I reach for the bottle of vodka and unscrew the lid. "Really? Where was that?"
She continues to examine the painting, then joins me at the bar. "UAL. I graduated last year. Got my degree in fine arts."
"You're an artist?"
"You're surprised?" She smiles at me, her heavy-lined eyes shining through the layers of kohl.
“I thought you didn’t care for art history?” I tilt the bottle into a banquet tumbler.
“I. . .” She pauses. “I lied.” I stop pouring her drink to look at her. “Actually. . .” She pauses again. “I was kinda charmed by the way you spoke about that Arch of Constantine painting. But I didn’t want to inflate that big head of yours in case it exploded all over me and I was wearing that expensive dress on loan.”
I stir her drink. “I didn’t think you’d mind my head exploding.”
“You’re disgusting.”
I pass her drink across the counter. “Disgustingly hot, right? You said you find me really hot.”
She clears her throat quietly and fidgets with the ugly vase on the counter while I make my drink. "You're probably wondering what a postgraduate is doing here in the middle of the night doing. . . this."
"Yeah. . . " I feel my grip on the whiskey bottle tightening. I really hate the idea that other men have leered at her while she’s stripped for them.
Why did she have to be a stripper?
"It's Victory," she says, taking a long swallow of her drink.
“Victory?”
"My piece de resistance. Won a ton of awards, got me noticed in very well-connected circles, made my friends happy and my parents proud, and it's still sitting in a gallery waiting for a buyer. A rich buyer, in fact, since I had to raise its value for all the acclaim it won. And you know why?"
"Why?"
She grins so broadly that it reaches all the way up to her eyes. "Because it's too big to fit in a standard door. You can't take it home if you can't get it in there. My fault, completely. I created it in a warehouse studio."
I chuckle. "I would like to see this art."
"You can. Looking Glass Gallery, Covent Gardens. You can't miss it. They replaced the windows with mirrors that face the street. It's hideous and caused a couple of car accidents already—"
"You don't do this very often."
I finally break the ice; I can’t ignore the elephant in the room.
"Um, no. . . " She chugs down her drink and sets it on the counter. "Only when I don't sell anything that month. . . and Preston helps me out. . . "
"How do you know Preston?"
"Really old friend." Adelaide opens her purse and pulls an iPod out, and starts setting it up in the audio system.
Is she really going to go through with this?
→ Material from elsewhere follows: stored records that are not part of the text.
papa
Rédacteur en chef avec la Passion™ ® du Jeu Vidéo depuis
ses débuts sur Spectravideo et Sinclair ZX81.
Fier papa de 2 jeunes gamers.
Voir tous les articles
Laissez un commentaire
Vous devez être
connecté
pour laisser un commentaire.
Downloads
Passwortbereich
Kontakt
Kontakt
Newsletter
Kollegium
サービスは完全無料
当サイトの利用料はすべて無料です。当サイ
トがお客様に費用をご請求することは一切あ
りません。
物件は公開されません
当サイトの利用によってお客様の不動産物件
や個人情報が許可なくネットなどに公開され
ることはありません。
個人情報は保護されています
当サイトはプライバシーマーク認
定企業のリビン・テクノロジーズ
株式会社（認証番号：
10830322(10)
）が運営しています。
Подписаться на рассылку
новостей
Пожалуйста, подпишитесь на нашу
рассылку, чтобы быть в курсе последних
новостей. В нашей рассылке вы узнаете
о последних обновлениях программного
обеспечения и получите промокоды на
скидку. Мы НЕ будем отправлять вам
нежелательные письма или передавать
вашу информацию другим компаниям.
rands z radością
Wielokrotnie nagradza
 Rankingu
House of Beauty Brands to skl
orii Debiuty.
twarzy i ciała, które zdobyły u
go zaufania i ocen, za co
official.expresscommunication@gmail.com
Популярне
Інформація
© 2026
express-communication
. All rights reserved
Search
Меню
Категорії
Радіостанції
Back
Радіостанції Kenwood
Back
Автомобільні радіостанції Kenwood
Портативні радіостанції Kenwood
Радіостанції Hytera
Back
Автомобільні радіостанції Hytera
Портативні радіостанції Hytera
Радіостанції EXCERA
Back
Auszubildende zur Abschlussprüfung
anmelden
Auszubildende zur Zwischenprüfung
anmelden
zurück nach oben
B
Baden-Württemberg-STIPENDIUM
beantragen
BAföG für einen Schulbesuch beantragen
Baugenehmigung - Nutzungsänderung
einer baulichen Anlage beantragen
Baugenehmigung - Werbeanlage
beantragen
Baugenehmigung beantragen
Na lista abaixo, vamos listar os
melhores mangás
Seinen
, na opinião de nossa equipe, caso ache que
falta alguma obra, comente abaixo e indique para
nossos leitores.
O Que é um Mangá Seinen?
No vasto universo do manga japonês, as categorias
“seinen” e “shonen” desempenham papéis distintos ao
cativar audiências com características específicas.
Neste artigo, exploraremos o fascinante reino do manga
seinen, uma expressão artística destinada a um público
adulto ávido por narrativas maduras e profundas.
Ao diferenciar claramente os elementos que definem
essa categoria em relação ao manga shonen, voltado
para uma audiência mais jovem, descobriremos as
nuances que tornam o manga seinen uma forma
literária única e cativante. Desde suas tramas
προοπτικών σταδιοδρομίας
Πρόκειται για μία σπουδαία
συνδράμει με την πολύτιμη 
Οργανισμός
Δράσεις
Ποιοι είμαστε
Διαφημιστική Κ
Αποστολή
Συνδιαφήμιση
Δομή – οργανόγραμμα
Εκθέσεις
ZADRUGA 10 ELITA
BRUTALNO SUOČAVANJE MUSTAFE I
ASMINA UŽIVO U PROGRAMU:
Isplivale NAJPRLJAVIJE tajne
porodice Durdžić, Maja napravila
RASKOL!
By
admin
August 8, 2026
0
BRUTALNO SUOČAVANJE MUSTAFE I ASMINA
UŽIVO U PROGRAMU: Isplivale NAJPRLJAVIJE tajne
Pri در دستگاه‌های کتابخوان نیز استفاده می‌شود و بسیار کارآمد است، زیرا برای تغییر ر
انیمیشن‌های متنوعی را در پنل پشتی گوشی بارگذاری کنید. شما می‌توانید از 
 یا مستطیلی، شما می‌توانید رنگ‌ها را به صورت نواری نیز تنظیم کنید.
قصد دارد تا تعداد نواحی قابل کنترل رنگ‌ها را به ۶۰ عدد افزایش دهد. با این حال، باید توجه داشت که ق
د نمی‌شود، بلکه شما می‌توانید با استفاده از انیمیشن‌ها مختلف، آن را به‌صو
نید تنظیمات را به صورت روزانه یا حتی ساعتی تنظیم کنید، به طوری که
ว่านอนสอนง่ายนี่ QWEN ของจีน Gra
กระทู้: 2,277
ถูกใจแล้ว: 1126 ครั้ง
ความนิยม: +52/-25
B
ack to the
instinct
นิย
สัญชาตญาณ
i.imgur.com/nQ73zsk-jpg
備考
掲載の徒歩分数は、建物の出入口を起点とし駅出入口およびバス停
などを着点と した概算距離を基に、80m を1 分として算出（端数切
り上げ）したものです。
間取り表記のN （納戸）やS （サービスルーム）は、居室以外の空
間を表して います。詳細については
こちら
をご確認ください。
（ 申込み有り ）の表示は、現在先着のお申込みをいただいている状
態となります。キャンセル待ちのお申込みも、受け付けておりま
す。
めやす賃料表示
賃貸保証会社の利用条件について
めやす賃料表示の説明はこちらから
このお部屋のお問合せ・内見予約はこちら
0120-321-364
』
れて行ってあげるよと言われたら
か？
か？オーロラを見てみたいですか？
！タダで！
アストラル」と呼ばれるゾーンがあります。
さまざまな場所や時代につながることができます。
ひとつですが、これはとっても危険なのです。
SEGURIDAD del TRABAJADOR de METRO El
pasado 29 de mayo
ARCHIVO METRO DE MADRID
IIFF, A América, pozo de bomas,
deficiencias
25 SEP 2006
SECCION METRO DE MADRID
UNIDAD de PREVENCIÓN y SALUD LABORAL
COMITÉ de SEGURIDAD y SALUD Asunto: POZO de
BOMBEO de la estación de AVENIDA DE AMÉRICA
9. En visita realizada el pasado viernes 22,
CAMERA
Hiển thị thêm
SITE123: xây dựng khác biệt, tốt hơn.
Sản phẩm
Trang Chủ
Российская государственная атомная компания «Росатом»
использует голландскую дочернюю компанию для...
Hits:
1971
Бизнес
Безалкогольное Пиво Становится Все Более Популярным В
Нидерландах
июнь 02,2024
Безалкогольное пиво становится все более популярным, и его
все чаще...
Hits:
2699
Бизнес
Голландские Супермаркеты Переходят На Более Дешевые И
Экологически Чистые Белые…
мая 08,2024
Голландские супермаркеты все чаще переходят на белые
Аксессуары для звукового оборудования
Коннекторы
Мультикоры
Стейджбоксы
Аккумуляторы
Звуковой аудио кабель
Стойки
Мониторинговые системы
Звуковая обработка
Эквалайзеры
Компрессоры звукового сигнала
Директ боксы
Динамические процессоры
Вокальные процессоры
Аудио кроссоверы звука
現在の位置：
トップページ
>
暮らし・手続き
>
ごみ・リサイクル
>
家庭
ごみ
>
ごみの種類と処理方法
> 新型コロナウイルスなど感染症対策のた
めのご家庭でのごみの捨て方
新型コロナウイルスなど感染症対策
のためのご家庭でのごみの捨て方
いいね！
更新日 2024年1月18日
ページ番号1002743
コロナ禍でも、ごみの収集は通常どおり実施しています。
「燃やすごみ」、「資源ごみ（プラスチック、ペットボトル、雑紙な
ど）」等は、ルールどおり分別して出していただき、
With me? After everything that’s happened between us?
And—Christ, I can’t believe I’m even thinking about this—will I let her?
"I used to be in this dance troupe, at Uni, and we would do a burlesque show. Yeah, I know how that sounds, but we had a lot of fun and even got noticed for a short time. Preston is a, uh, an enthusiastic repeat customer.”
I. Am. Going. To kill him.
“At first I thought he was just a pervy creep, and believe me, we got a lot of those, but then he introduced himself as an agent, and he really helped the careers of some of the other girls. Now he’s a super-agent and one of my best clients." She reddens suddenly. "For art, I mean. Not for. . . you know."